In a world where media seems to rule us all, influencers and social stars are the kings and queens. With sites and platforms like YouTube, Instagram and Twitter reigning supreme with web traffic, making content for a large audience has never been as popular and, frankly, simple. But where there’s easy access, there are also faults and discrepancies, and plenty of people to blame for it. Welcome to the room ‘cancel culture’.

 

Who on earth is an influencer?

It’s probably best to explain what influencers are, and what exactly they do. An influencer, in a general marketing sense, is someone that aims to make people believe in and invest in a product or brand through their own advocacy and promotion. Online, an influencer is no different, except the brand/product is themselves, and we recognise online influencers as those who are successful in promoting themselves. So, influencers on platforms such as Instagram and YouTube specialise in promoting their own content to gain fame (or sometimes notoriety) amongst their peers and fan bases, which makes them ‘famous’ due to the immense followings they can amass.

 

What’s ‘Cancel Culture’, and is it fair?

At the point where an online personality makes a mistake, the competitive side of the Influencer market is revealed. A channel on YouTube, for example, can be barraged with commentary videos regarding their mistake. What seemed like a healthy community of content creators can turn into a pit of piranhas attacking one another.

This ‘process’ is what has spawned the new term ‘cancel culture’, regarding how easy it is to knock someone seemingly untouchable off their pedestal, with or without proper justification.

For example, a creator could find themselves devoid of the support of their fanbase overnight from a single accusation video, and they’re effectively cancelled before they can respond and explain their position.

This is what causes the rift in opinion on whether cancel culture can be justified or not, with people split over whether content creators should just be thrown under the bus without sufficient reason. Now, obviously, it isn’t as serious as a crime in most cases, but to the millions of people who idolise a public figure online, it matters significantly. They will take it as seriously as any crime against them if their idol has betrayed their trust and patronage.

Frankly, it’s hard to blame people for being so invested in online personalities. It’s a massive part of modern culture, and young people often attach themselves to these kinds of people. This is why it’s important to recognise whether it’s fair to dispose of influencers so easily, as it can really affect a young person’s stability.

 

Cancelling Content: Bad, Good, or Simply Irritating?

The internet is fraught with examples of cancel culture. Although the term is recent, the effects of it have been seen on platforms like YouTube for some time now.

An early example of this is the content creator ‘Pewdiepie’- Felix Kjellberg – who was dropped from his lucrative Disney contract in February 2017 due to allegations of promoting hateful content and anti-Semitism. These allegations were heavily supported by media companies like the Wall Street Journal and The Independent, who jumped on the bandwagon to accuse Felix of being racist and xenophobic.

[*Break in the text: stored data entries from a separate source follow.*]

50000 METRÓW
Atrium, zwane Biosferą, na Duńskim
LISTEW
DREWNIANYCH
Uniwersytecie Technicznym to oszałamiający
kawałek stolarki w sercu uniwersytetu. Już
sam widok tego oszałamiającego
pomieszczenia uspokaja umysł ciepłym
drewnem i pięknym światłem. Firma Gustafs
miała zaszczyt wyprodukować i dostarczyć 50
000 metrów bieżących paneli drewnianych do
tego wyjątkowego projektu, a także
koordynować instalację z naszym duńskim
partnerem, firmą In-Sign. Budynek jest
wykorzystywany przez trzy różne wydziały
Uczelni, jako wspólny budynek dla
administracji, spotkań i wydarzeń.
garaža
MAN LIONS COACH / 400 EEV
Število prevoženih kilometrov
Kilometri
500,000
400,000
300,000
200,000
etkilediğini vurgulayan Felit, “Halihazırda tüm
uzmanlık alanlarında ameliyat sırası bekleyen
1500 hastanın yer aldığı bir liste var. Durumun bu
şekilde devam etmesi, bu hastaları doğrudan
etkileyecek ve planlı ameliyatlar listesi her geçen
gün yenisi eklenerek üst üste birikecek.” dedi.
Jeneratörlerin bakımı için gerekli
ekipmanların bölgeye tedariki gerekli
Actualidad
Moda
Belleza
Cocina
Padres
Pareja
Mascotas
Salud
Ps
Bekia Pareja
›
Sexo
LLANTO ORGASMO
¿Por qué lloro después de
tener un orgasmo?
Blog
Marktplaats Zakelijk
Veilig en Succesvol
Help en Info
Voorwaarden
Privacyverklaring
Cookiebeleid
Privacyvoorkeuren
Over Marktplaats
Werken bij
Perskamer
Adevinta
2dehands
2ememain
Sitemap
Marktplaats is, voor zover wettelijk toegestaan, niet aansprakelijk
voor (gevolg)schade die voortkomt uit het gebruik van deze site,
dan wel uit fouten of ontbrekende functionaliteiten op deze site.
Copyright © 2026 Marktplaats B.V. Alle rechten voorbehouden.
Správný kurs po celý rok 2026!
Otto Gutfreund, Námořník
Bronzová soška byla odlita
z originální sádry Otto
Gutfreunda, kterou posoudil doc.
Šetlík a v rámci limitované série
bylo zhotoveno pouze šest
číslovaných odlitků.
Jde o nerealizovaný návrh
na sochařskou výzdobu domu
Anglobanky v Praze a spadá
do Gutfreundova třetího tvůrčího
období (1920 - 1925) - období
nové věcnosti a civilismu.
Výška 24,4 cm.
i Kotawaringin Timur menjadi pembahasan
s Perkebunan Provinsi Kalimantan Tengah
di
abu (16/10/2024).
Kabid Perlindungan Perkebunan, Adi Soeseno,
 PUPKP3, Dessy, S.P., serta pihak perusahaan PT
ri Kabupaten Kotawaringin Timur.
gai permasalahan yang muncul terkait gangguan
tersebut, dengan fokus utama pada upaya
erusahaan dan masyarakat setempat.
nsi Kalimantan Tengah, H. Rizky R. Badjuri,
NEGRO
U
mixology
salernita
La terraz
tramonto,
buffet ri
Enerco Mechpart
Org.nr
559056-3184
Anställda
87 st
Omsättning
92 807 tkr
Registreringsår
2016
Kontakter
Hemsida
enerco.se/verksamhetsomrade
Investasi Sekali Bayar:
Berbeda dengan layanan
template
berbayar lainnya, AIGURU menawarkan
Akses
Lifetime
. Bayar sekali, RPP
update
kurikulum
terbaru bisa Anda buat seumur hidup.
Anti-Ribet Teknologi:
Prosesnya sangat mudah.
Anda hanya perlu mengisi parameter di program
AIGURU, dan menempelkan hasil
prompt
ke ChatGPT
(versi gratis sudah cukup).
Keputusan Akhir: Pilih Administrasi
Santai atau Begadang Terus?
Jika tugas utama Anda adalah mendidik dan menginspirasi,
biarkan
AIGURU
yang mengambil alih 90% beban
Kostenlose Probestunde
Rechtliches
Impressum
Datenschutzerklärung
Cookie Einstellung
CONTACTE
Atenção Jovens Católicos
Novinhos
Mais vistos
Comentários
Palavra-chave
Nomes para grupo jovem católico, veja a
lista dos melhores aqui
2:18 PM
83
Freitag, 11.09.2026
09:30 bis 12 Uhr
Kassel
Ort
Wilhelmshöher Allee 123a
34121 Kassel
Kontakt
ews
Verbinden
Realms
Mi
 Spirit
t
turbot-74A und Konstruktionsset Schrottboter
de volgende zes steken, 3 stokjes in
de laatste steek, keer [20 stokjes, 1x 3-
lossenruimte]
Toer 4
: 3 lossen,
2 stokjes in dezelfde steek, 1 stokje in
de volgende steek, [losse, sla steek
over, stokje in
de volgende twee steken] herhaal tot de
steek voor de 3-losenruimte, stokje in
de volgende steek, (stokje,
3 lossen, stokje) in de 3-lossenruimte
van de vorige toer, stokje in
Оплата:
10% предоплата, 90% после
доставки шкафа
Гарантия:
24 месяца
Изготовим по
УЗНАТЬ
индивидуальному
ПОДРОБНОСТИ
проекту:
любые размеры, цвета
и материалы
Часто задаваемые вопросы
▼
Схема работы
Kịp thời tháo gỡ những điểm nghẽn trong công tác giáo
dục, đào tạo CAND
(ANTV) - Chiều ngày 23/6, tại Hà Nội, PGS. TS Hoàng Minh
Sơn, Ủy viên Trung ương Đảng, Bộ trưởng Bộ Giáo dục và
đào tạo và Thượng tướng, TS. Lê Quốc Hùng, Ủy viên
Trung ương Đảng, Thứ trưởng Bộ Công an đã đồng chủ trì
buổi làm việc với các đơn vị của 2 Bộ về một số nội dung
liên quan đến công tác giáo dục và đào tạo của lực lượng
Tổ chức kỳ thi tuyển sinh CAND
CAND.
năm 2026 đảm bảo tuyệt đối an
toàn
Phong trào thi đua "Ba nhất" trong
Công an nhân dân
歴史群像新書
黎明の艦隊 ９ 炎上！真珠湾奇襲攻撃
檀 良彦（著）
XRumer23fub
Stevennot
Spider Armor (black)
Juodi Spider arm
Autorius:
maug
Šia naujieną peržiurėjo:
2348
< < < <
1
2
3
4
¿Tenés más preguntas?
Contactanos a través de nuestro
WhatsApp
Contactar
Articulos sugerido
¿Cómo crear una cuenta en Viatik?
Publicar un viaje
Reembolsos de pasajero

Because of this unwanted press, Felix was dropped from his contract immediately by Disney who wanted to avoid being guilty by association. YouTube too demonetised some of his videos. In short, a significant influencer’s livelihood was severely affected due to a few articles by mainstream media companies within a matter of days.

For a more recent example, 19-year-old YouTuber James Charles has been the recent subject of the cancel culture due to the recent video posted by his former friend and colleague Tati Westbrook. The video went on to highlight her experience with James over the past couple of years where she had been effectively mentoring him. While influencer communities or ‘squads’ can become marketable on their own (James creating the ‘Glam Squad’ for example) allegiances are never safe. A past of mentoring and friendship were thrown to ruins when a simple post promoting a rival brand led to a tell-all expose against the unaware Charles, aptly titled “Bye Sister” a play on words of Charles’ own slogan squealed at the start of every video “Hi Sisters!”

 

While business traditionally would be dealt with behind closed doors in order to save a brands image, influencers ignite the battles in plain sight – dirty laundry = views. 4 days later and millions of subscribers lighter, Charles began to speak his side of the story – throwing the public through another gossip-loving loop. Are audiences easily manipulated or are they fickle? Either way, drama brings in the views.

 

There are many unseen consequences to cancel culture, namely the effects towards the influencers themselves. Considering that cancel culture often means that untrue allegations can be put against people, the effect it has on that person’s personal life is major, as close friends and family will be made aware of the accusations (regardless of truth), and the relationships that person has could be strained. In a society that preaches about the importance of mental health and wellbeing, the lack of care or caution regarding allegations against popular content creators is dangerous and hypocritical. Even though some allegations can end up being proven as true, the online community reverses the old legal idiom by assuming that people are guilty until proven innocent. This is an inherently flawed system which has damaging repercussions to all parties involved.

 

The future is fragile for content creators. With cancel culture on the rise, more virtual dynasties may yet fall. Yet, with the debate on cancel culture becoming more relevant, perhaps all is not for the lost for the succeeding generation of influencers.